Nadia Chahed
09 Octobre 2020•Mise à jour: 09 Octobre 2020
AA / Kinshasa / Pascal Mulegwa
L'Agence des Nations Unies pour les réfugiés (HCR), s’est inquiétée vendredi de l’afflux de déplacés à la suite des « brutales attaques et des affrontements » commis par des groupes armés au Nord-Kivu et en Ituri, deux provinces situées dans la façade orientale de la République démocratique du Congo (RDC) où elle affirme que les combats ont atteint un « niveau alarmant » mettant en danger « des vies innocentes ».
L'agence onusienne affirme dans un communiqué consulté par Anadolu que plus de 50 000 personnes ont fui le récent regain de violences au Nord-Kivu.
« Parmi les déplacés, on compte un nombre écrasant d'enfants, dont beaucoup ne sont accompagnés ni d'un proche ni d'un tuteur. Au cours d’attaques brutales imputées au groupe armé des Forces démocratiques alliées (ADF), au moins 13 personnes ont été tuées dans un site de déplacés internes à Mbau, un village situé dans le territoire de Beni, le 21 septembre dernier », souligne le HCR.
Craignant pour leur vie, de nombreuses autres personnes ont fui les champs voisins où elles travaillaient « sans rien emporter avec elles », rapporte la même source.
Alors que la violence continue d’affecter les civils dans les régions de l'est du pays, poursuit le HCR, « un sentiment de traumatisme, de panique et de peur règne dans de nombreuses régions. Les habitants anticipent de nouvelles attaques et ne souhaitent pas rentrer chez eux ».
Dans le territoire de Beni (Nord-Kivu) , « les civils sont pris au piège dans un cercle vicieux de violence et de déplacement sans aucun espoir en vue - faisant de cette région l’épicentre constant de souffrance humaine. », regrette la même organisation.

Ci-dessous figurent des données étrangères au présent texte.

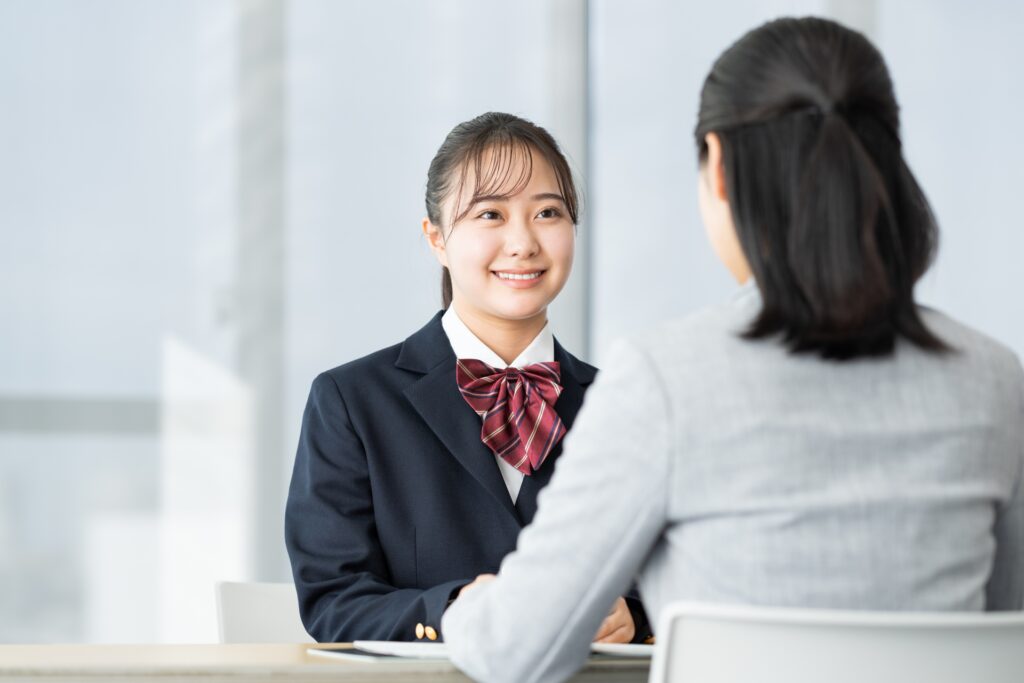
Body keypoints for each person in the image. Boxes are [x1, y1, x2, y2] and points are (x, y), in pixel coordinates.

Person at [442, 17, 1024, 683]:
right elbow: (1003, 623)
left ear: (718, 165)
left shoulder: (665, 379)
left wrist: (475, 603)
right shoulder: (994, 379)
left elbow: (515, 649)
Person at [285, 112, 650, 643]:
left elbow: (681, 573)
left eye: (547, 212)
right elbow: (333, 599)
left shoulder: (627, 404)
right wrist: (452, 609)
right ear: (436, 238)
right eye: (490, 214)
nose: (522, 242)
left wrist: (635, 616)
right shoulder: (351, 402)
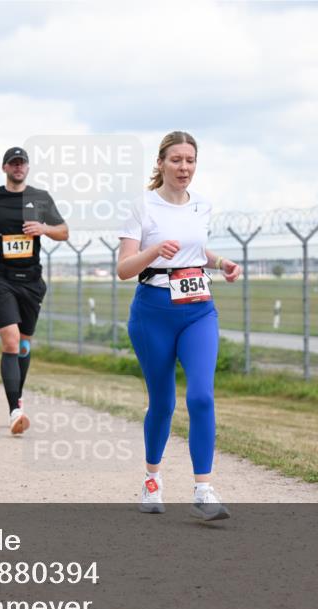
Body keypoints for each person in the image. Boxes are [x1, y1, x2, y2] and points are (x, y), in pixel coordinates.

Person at [116, 130, 242, 521]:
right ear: (161, 163)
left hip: (198, 308)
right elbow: (123, 269)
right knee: (164, 402)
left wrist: (221, 263)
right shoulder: (141, 207)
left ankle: (203, 489)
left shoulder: (202, 205)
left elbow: (195, 249)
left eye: (190, 160)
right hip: (153, 312)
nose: (184, 167)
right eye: (176, 160)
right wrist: (154, 250)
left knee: (202, 396)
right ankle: (152, 481)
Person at [0, 146, 69, 435]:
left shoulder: (40, 197)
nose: (18, 167)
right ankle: (15, 410)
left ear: (27, 167)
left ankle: (17, 400)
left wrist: (43, 228)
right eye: (13, 163)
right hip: (0, 277)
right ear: (5, 168)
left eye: (22, 163)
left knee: (24, 345)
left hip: (31, 280)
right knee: (11, 341)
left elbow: (64, 231)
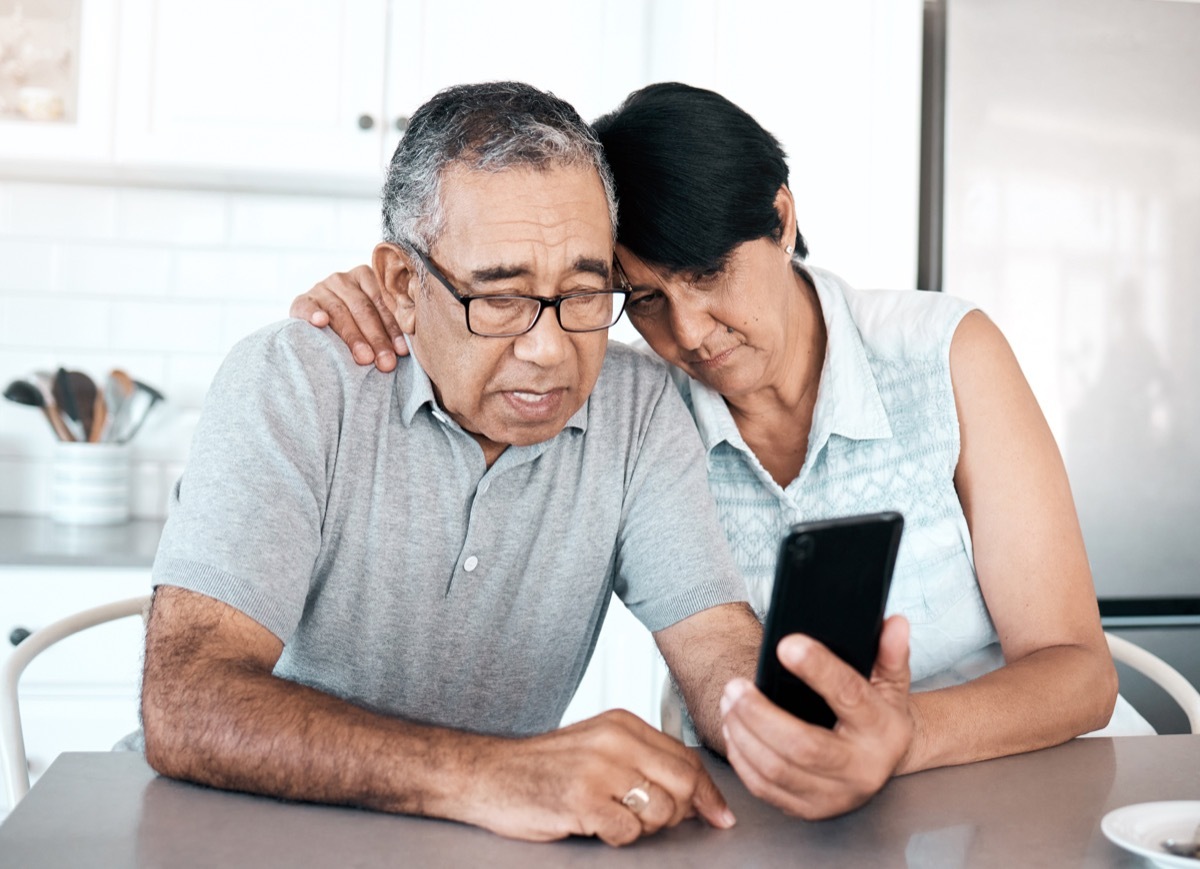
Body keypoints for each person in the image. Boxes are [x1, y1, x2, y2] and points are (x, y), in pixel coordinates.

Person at [293, 82, 1148, 822]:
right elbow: (499, 311)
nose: (691, 333)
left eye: (708, 274)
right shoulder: (631, 402)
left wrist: (905, 736)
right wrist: (392, 300)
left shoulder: (943, 354)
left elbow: (1079, 673)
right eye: (648, 299)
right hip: (776, 809)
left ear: (781, 218)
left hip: (1021, 792)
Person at [139, 81, 770, 847]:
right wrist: (494, 773)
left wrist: (781, 726)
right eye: (499, 299)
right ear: (405, 285)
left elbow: (712, 644)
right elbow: (186, 703)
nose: (548, 350)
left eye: (581, 291)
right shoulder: (294, 380)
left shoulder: (636, 408)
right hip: (235, 835)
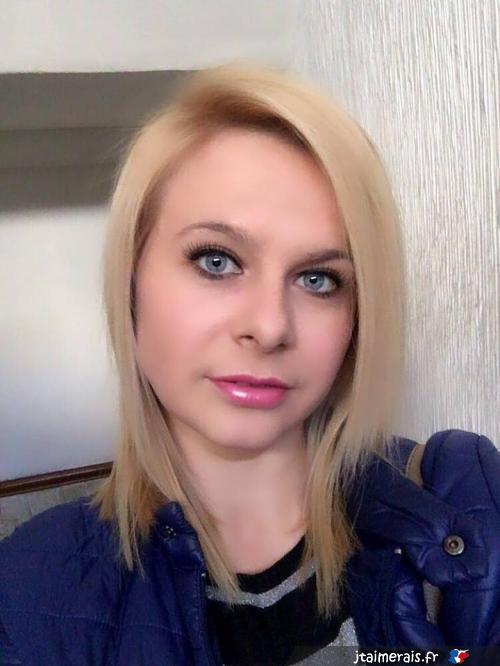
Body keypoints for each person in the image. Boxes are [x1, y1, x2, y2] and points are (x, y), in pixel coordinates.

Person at [0, 61, 498, 666]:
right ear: (131, 286)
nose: (269, 326)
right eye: (216, 261)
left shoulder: (466, 511)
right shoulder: (25, 594)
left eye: (318, 279)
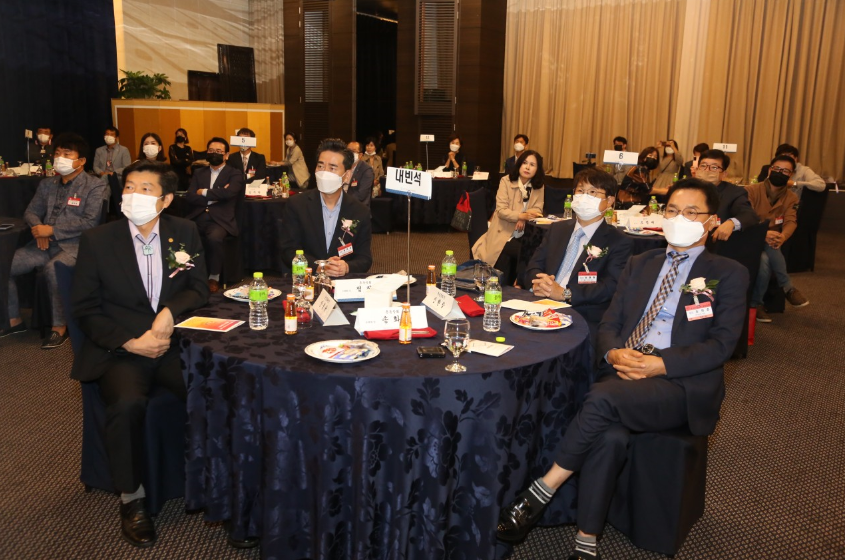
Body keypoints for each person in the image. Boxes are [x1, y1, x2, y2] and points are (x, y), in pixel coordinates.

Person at [496, 179, 749, 560]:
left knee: (601, 399)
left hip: (677, 382)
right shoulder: (642, 263)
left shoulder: (728, 272)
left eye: (691, 213)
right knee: (609, 435)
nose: (679, 219)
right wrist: (614, 354)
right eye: (672, 210)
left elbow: (722, 345)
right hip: (623, 369)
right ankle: (586, 540)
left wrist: (660, 364)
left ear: (711, 222)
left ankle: (542, 489)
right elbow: (610, 322)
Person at [71, 160, 208, 548]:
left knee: (210, 392)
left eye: (146, 189)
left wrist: (169, 312)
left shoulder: (185, 231)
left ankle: (217, 484)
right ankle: (132, 499)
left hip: (169, 344)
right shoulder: (98, 240)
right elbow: (84, 309)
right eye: (129, 187)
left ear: (165, 200)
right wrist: (129, 342)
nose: (134, 195)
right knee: (128, 403)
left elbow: (198, 288)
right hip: (121, 351)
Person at [0, 133, 107, 348]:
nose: (60, 158)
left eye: (67, 154)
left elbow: (90, 222)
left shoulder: (95, 186)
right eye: (57, 154)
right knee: (5, 265)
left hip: (75, 246)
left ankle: (60, 327)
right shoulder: (47, 184)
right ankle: (14, 320)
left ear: (81, 161)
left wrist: (51, 231)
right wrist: (40, 231)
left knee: (53, 269)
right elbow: (30, 212)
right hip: (43, 244)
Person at [526, 168, 633, 340]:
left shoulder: (618, 241)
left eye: (593, 192)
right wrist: (539, 283)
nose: (584, 197)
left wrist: (565, 294)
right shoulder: (557, 229)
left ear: (609, 201)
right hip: (540, 304)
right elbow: (534, 265)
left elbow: (610, 286)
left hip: (581, 313)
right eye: (581, 191)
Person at [279, 138, 372, 277]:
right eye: (320, 166)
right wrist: (319, 266)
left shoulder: (359, 211)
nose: (324, 172)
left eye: (332, 168)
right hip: (306, 281)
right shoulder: (297, 205)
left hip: (342, 283)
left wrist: (346, 267)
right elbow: (288, 251)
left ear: (346, 176)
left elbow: (365, 258)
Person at [746, 155, 808, 322]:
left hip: (772, 241)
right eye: (777, 169)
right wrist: (763, 233)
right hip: (750, 236)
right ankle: (788, 287)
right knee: (769, 245)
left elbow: (791, 221)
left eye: (785, 171)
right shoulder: (751, 191)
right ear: (770, 170)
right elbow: (747, 218)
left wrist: (783, 237)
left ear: (791, 175)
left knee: (765, 259)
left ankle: (756, 304)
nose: (780, 173)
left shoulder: (791, 197)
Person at [472, 150, 545, 285]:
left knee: (536, 251)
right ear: (519, 164)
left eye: (532, 165)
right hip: (502, 231)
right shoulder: (506, 181)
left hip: (524, 232)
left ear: (537, 169)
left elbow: (538, 209)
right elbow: (501, 210)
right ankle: (514, 284)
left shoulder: (538, 186)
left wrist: (523, 218)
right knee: (522, 252)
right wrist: (520, 215)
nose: (527, 167)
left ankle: (518, 285)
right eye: (525, 163)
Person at [184, 137, 245, 293]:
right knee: (182, 232)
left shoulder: (235, 174)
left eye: (218, 151)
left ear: (226, 155)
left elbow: (229, 193)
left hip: (220, 220)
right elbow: (190, 196)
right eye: (211, 151)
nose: (214, 154)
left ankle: (214, 277)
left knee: (214, 238)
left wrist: (203, 192)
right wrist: (217, 194)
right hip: (198, 216)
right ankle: (186, 274)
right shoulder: (199, 172)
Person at [691, 149, 759, 241]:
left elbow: (749, 215)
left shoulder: (734, 193)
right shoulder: (687, 189)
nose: (707, 170)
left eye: (714, 167)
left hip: (714, 243)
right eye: (703, 166)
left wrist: (731, 223)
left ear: (724, 174)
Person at [756, 143, 826, 197]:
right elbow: (761, 188)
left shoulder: (803, 170)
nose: (786, 159)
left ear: (796, 159)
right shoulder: (769, 169)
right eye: (783, 156)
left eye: (789, 156)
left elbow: (820, 185)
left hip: (793, 205)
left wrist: (794, 184)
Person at [346, 140, 374, 206]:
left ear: (360, 155)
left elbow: (361, 195)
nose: (350, 154)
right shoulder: (342, 167)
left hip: (358, 207)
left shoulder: (367, 170)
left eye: (353, 151)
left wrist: (342, 200)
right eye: (348, 151)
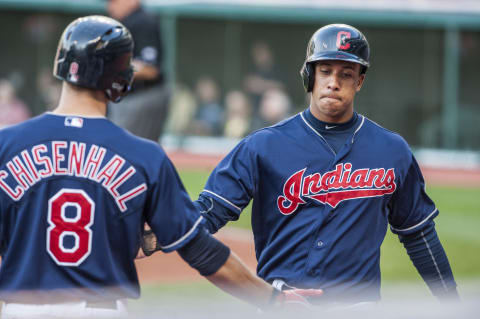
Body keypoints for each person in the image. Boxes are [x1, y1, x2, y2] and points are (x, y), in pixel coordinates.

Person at [0, 16, 322, 319]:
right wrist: (273, 299)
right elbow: (200, 250)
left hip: (18, 309)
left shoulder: (6, 145)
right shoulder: (143, 156)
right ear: (120, 78)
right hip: (99, 310)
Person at [188, 24, 459, 305]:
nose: (334, 82)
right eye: (326, 71)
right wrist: (157, 231)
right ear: (310, 75)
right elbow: (207, 213)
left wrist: (454, 305)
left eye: (346, 74)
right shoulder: (263, 146)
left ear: (360, 81)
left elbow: (419, 235)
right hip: (283, 306)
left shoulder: (392, 150)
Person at [106, 0, 170, 142]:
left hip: (143, 96)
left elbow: (150, 69)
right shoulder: (123, 23)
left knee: (130, 148)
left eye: (114, 2)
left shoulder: (143, 21)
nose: (110, 6)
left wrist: (113, 70)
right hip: (126, 97)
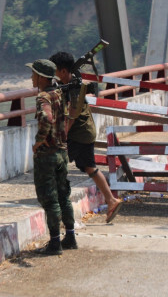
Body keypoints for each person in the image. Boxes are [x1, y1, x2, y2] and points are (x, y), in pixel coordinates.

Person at [49, 51, 122, 226]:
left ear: (64, 71)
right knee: (89, 168)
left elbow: (72, 115)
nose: (55, 75)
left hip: (79, 134)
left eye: (56, 71)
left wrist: (62, 135)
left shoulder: (75, 87)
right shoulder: (71, 82)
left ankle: (58, 203)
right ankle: (111, 200)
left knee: (57, 162)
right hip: (85, 132)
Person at [26, 58, 75, 255]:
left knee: (50, 199)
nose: (31, 78)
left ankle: (55, 243)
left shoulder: (44, 97)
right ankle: (70, 237)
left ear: (41, 77)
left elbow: (46, 118)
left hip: (48, 155)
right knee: (64, 196)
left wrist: (39, 140)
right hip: (62, 152)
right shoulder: (59, 93)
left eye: (33, 74)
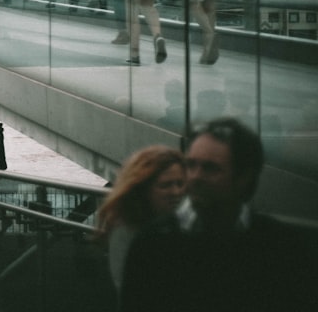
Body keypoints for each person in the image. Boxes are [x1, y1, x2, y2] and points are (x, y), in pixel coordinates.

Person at [121, 118, 317, 311]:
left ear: (244, 177)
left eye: (210, 168)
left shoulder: (281, 248)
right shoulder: (152, 243)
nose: (195, 177)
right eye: (191, 165)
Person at [96, 145, 184, 291]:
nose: (175, 192)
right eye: (165, 185)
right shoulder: (126, 229)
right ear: (144, 189)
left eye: (180, 184)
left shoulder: (185, 221)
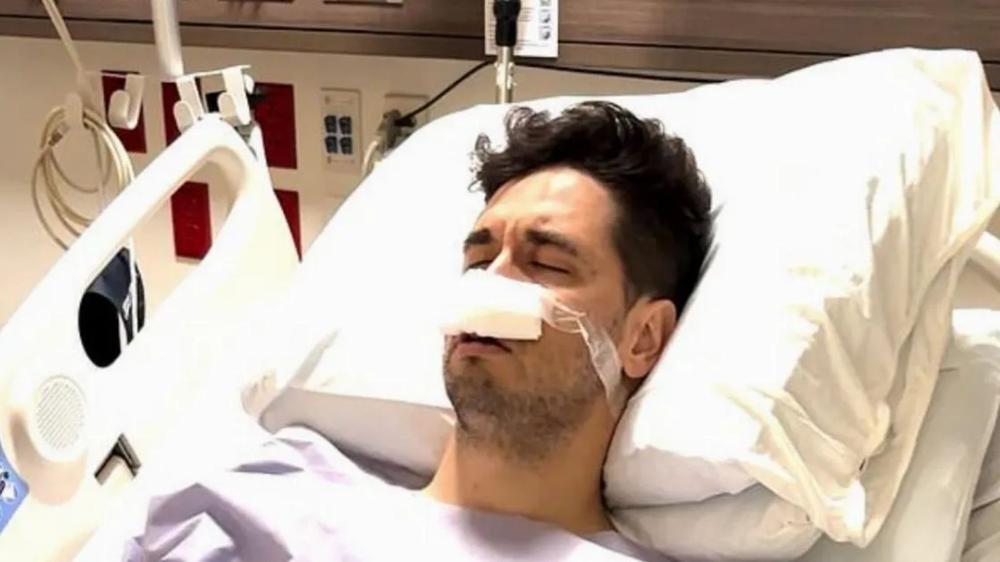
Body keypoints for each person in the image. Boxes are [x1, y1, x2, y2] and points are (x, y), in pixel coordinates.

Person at [122, 102, 712, 561]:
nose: (490, 289)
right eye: (479, 262)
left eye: (548, 264)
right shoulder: (268, 501)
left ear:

Toujours au Nord-Kivu, indique le HCR, les affrontements qui ont suivi la scission des différentes factions au sein du groupe armé NDC/R ont poussé entre 40 000 et 60 000 personnes à se déplacer depuis juillet dernier.
Des humanitaires ont mené en août dernier une mission au cours de laquelle ils ont été notifiés des violations des droits humains, « y compris des meurtres, des viols et des enlèvements », note le HCR soulignant que «quelque 270 enfants associés à des groupes armés ont été identifiés et des allégations de recrutement d'enfants, de meurtres et de mutilations d'enfants, ainsi que de violences sexuelles contre des enfants ont été enregistrées ».
Dans le territoire d'Irumu au sud de la province de l’Ituri, l’Agence dit avoir constaté une « forte augmentation » de la violence avec l'émergence d'un nouveau groupe armé et une « intensification des attaques menées par d'autres groupes armés et milices ».
Ces groupes « ont tous les mêmes méthodes destructrices de pillage et d'incendie des maisons, ce qui rend difficile le retour des personnes déplacées dans leurs villages », précise la même source.
Depuis juillet 2020, plus de 120 000 personnes se sont déplacées par cette flambée de violence dans ce territoire et en dépit des consultations de paix menées par les autorités locales, « les groupes armés ont poursuivi leurs attaques en septembre, tuant au moins 43 personnes et en kidnappant 17 autres dans le territoire » d’Irumu.